ASSIGNMENT: Count up the lines below that hold "tersebut", then give that count by itself.
--- INFORMATION Enclosed Below ---
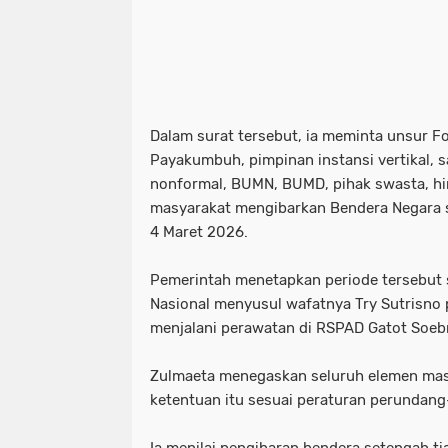
Dalam surat tersebut, ia meminta unsur 
Payakumbuh, pimpinan instansi vertikal, 
nonformal, BUMN, BUMD, pihak swasta, h
masyarakat mengibarkan Bendera Negara s
4 Maret 2026.
Pemerintah menetapkan periode tersebut 
Nasional menyusul wafatnya Try Sutrisno 
menjalani perawatan di RSPAD Gatot Soebr
Zulmaeta menegaskan seluruh elemen mas
ketentuan itu sesuai peraturan perundan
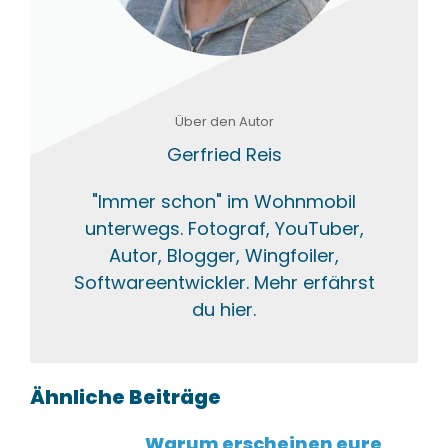
Über den Autor
Gerfried Reis
"Immer schon" im Wohnmobil
unterwegs. Fotograf, YouTuber,
Autor, Blogger, Wingfoiler,
Softwareentwickler. Mehr erfährst
du hier.
Ähnliche Beiträge
Warum erscheinen eure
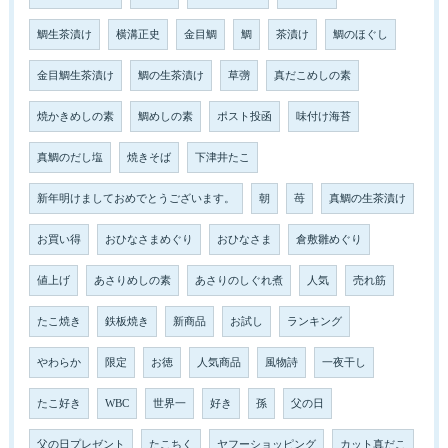
鯛生茶漬け
横溝正史
金目鯛
鯛
茶漬け
鯛のほぐし
金目鯛生茶漬け
鯛の生茶漬け
草彅
真だこめしの素
焼かきめしの素
鯛めしの素
ポスト投函
味付け海苔
真鯛のだし塩
焼きそば
下津井たこ
新年明けましておめでとうございます。
朝
苺
真鯛の生茶漬け
お買い得
おひなさまめぐり
おひなさま
倉敷雛めぐり
値上げ
あさりめしの素
あさりのしぐれ煮
人気
売れ筋
たこ焼き
鉄板焼き
新商品
お試し
ランキング
やわらか
限定
お徳
人気商品
風物詩
一夜干し
たこ好き
WBC
世界一
好き
孫
父の日
父の日プレゼント
たこちく
ヤフーショッピング
カット真だこ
--- End of Enclosed INFORMATION ---
YOUR RESPONSE: 2